Private Geräte haben aber einen großen Unterschied zu denen, die in Firmen Verwendung finden: Sie sind selbst administriert und unterliegen damit nicht den im Unternehmen gültigen Sicherheitsrichtlinien. Betriebssysteme, Software, Firewall, Malwareschutz, das alles haben die ITler bei privaten Geräten nicht unter Kontrolle. Gleiches gilt für Netzwerkeinstellungen, allerlei Richtlinien und verschlüsselte Dateisysteme, die in Firmen zum Standard gehören, auf privaten Geräten aber eher nicht vorzufinden sind. Seit dem 14. Januar 2020 gibt es für Windows 7 keinen Support und damit auch keine Updates mehr, ein Jahr später, im Januar 2021 liefen in Deutschland noch 18 Prozent der Computer mit Windows 7 - das waren ca. vier Millionen Geräte, von denen sicher einige im Homeoffice zum Einsatz kamen.

 

Genau das ist aber die andere Einfallseite, die es Angreifern ermöglicht, ganz ohne Social Engeneering Zugriff zu bekommen: Computer mit veralteter Software bieten Sicherheitslücken, die sich gegebenenfalls Remote ausnutzen lassen. Ohne Updates werden diese Lücken nie geschlossen und können zuverlässig genutzt werden. Wenn dann solche Rechner im Firmennetz herumhängen und das als legitim hingenommen werden muss, steht zwischen firmenkritischen Systemen sowie geheimen Daten und einem Angreifer nur noch die heimischen Router des Internetzugangs, hinter dem sich der anfällige Rechner verbirgt - und dieser Router hängt vielleicht schon seit fünf oder zehn Jahren an der Wand.
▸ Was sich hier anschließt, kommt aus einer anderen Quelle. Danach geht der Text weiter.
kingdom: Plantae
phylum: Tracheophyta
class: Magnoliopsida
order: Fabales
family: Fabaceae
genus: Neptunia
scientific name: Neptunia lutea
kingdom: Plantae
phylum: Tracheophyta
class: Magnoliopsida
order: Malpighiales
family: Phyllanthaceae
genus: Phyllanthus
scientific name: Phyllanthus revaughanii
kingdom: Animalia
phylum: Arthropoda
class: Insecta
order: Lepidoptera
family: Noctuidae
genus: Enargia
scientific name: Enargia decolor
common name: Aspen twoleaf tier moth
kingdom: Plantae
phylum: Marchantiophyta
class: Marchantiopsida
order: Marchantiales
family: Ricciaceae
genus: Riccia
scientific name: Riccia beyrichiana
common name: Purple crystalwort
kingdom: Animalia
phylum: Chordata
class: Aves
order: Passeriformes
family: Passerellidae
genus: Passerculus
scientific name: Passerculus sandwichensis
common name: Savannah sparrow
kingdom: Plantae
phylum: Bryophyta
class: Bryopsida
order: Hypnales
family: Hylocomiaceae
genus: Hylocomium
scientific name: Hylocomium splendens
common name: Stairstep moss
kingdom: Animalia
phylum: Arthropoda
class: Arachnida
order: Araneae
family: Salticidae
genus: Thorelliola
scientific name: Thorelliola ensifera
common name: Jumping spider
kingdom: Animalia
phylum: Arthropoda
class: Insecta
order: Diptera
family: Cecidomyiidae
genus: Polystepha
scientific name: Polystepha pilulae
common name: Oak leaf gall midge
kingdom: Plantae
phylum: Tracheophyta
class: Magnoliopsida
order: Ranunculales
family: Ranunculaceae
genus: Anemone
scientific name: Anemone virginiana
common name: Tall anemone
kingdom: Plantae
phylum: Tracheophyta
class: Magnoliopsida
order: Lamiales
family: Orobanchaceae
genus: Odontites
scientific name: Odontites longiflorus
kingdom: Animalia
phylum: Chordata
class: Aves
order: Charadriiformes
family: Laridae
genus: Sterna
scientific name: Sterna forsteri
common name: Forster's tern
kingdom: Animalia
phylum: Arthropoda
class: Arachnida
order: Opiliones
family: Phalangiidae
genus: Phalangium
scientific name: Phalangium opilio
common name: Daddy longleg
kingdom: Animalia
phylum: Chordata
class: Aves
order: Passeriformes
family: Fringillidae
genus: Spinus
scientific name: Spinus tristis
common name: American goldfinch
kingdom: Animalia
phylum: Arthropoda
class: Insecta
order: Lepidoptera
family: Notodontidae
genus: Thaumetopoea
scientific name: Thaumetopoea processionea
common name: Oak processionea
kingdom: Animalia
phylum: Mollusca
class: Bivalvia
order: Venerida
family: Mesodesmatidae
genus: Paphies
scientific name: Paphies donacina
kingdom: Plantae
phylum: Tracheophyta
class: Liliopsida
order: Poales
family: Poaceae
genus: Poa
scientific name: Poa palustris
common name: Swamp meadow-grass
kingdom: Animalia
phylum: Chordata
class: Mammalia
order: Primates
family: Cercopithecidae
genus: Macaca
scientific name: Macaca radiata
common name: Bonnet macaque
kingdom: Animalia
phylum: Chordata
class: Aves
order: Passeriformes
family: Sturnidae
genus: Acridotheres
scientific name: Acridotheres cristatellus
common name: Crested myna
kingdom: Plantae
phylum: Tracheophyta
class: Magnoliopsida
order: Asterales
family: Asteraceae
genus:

Und beim alltäglichen Anblick derart unauffälliger Kästchen kommt kaum jemand von selber auf den Gedanken, dass auch diese Geräte Updates bekommen sollten, zumindest in den ersten paar Jahren, bevor die Hersteller sie als obsolet erklären.

 

Eine große Hilfe wäre es gewesen, die Mitarbeiter vor dem Einsatz zu Hause ordentlich schulen zu können. Denn wachsame Nutzeraugen sind im Kampf gegen Hacker wichtig - und so wäre es schon einmal ein großer Schritt, wenn im Home Office Arbeitende das nötige Wissen vermittelt bekommen und lernen, auf was zu achten ist. Und zum Beispiel erklärt bekommen, wie sie ihr Windows 7 gegen ein aktuelles Windows 10 austauschen können, denn die meisten Windows-7-Geräte reichen auch für die Windows-10- Anforderungen. Und wenn das nicht der Fall sein sollte, wären die davon betroffenen Mitarbeiter wahrscheinlich selbst mit einem Raspi 4 mit Linux als Upgrade für den heimischen Computer ziemlich glücklich zu machen - oder eben auch mit irgendeiner fünf Jahre alten Möhre aus einem Keller.

 

Doch auch für Maßnahmen wie Schulungen zu Sicherheit und Updatemöglichkeiten, zur Beschaffung von Notsystemen, hätte man Zeit gebraucht, die es nicht gab. Schon alleine an diese Möglichkeiten zu denken, dürfte von der zu Beginn der Pandemie ausbrechenden Hektik in vielen Fällen unmöglich gemacht worden sein: Es waren ja schließlich auch Konfigurationsarbeiten und Aufstockungsaktionen notwendig, um überhaupt Resourcen in genügender Leistungsfähigkeit von außen bereitstellen zu können - und deshalb hatte die Explosion der Anzahl der zu Hause Arbeitenden große Auswirkungen auf die Zahl der Cyberangriffe, die so erfolgreich waren, dass sie Kosten verursachten.